Mas o que é esse rol? O rol de procedimentos da ANS é uma lista, atualizada a cada 2 anos pela agência, em que constam os tipos de tratamentos, tecnologias ou procedimentos e outros eventos que as operadoras de planos de saúde são obrigadas a cobrir. O rol refere-se tão somente a procedimentos, e não a doenças, uma vez que cobertura de doenças e cobertura de procedimentos são coisas distintas.

Conforme expôs o Dr. Luiz Fernando Figueiredo ,em entrevista para o E-book “Semana da Saúde 2022” :

“Uma coisa é a cobertura da doença, e outra é a cobertura do procedimento, ou tratamento a ser aplicado. Importante conceituar que a cobertura integral se refere ao CID e não necessariamente aos recursos, ou tecnologias, empregadas para o tratamento à determinada moléstia. Um exemplo é que a doença, embora prevista na cobertura, talvez não tenha o transplante de órgão ou uma nova medicação para o câncer contemplada no Rol de Procedimentos. O denominado Rol, refere-se exatamente aos tipos de tratamentos, tecnologias ou procedimentos previstos como obrigatórios e que são atualizados a cada dois anos pela ANS. Está em aprovação um novo processo e periodicidade de atualização deste Rol, por pressão do mercado.”

O debate chegou a dividir opiniões em duas Seções do Superior Tribunal de Justiça, necessitando de um terceiro julgamento para “desempatar” a questão e colocar fim a discussão. Mas será que colocou mesmo?

Ao julgar os recursos de números EREsp 1.886.929 e EREsp 1.889.704, a segunda Seção do Superior Tribunal de Justiça entendeu que o Rol de procedimentos e eventos em saúde da Agência Nacional de Saúde (ANS) é taxativo, com a possibilidade de cobertura de procedimentos não previstos na lista, não estando as operadoras de planos de saúde obrigadas a oferecerem cobertura de tratamentos não previstos na lista.
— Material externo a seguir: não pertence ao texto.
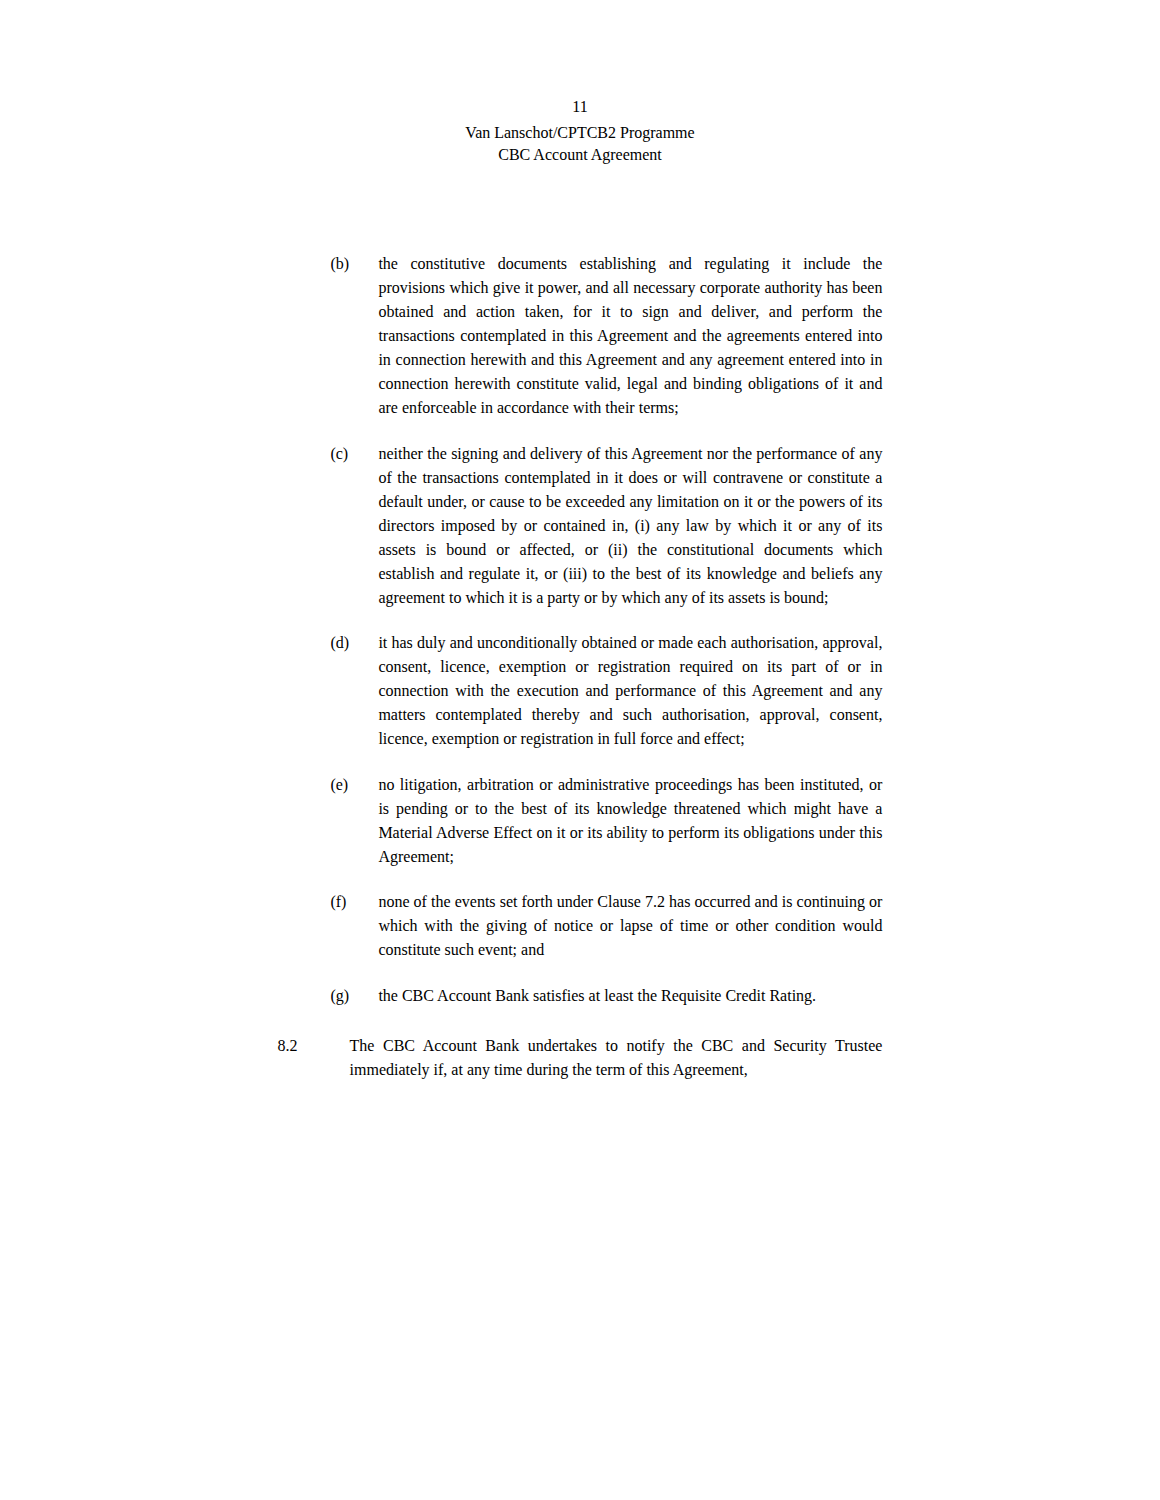11
Van Lanschot/CPTCB2 Programme
CBC Account Agreement
(b)
the constitutive documents establishing and regulating it include the provisions which give it power, and all necessary corporate authority has been obtained and action taken, for it to sign and deliver, and perform the transactions contemplated in this Agreement and the agreements entered into in connection herewith and this Agreement and any agreement entered into in connection herewith constitute valid, legal and binding obligations of it and are enforceable in accordance with their terms;
(c)
neither the signing and delivery of this Agreement nor the performance of any of the transactions contemplated in it does or will contravene or constitute a default under, or cause to be exceeded any limitation on it or the powers of its directors imposed by or contained in, (i) any law by which it or any of its assets is bound or affected, or (ii) the constitutional documents which establish and regulate it, or (iii) to the best of its knowledge and beliefs any agreement to which it is a party or by which any of its assets is bound;
(d)
it has duly and unconditionally obtained or made each authorisation, approval, consent, licence, exemption or registration required on its part of or in connection with the execution and performance of this Agreement and any matters contemplated thereby and such authorisation, approval, consent, licence, exemption or registration in full force and effect;
(e)
no litigation, arbitration or administrative proceedings has been instituted, or is pending or to the best of its knowledge threatened which might have a Material Adverse Effect on it or its ability to perform its obligations under this Agreement;
(f)
none of the events set forth under Clause 7.2 has occurred and is continuing or which with the giving of notice or lapse of time or other condition would constitute such event; and
(g)
the CBC Account Bank satisfies at least the Requisite Credit Rating.
8.2
The CBC Account Bank undertakes to notify the CBC and Security Trustee immediately if, at any time during the term of this Agreement,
Todavia, os Ministros fixaram parâmetros para que, em determinadas situações, as operadoras de planos de saúde custeiem procedimentos e eventos que não estejam previstos no rol, desde que tenham comprovação de órgãos técnicos e aprovação de instituições que regulam o setor.

Assim, na eventualidade de não existir tratamento terapêutico substituto ou de esgotados os procedimentos do rol da ANS, entendeu o STJ que a cobertura será devida, desde que:

a) não tenha sido indeferido expressamente, pela ANS, a incorporação do procedimento ao rol da saúde suplementar;
b) haja comprovação da eficácia do tratamento;
c) haja recomendações de órgãos técnicos de renome nacionais (por exemplo, Conitec e Natjus) e estrangeiros; e
d) seja realizado, quando possível, o diálogo interinstitucional do magistrado com entes ou pessoas com expertise técnica na área da saúde, incluída a Comissão de Atualização do Rol de Procedimentos e Eventos em Saúde Suplementar, sem deslocamento da competência do julgamento do feito para a Justiça Federal, ante a ilegitimidade passiva ad causam da ANS.

Desta forma, verifica-se que ao decidir pela mitigação do Rol, a segunda Seção do Superior Tribunal de Justiça perpetua o já existente entendimento de que, mesmo que o procedimento do tratamento não esteja previsto, será necessário somente acionar o judiciário para conseguir o benefício deste direito, prejudicando, assim, a estabilidade das operadoras e da saúde suplementar.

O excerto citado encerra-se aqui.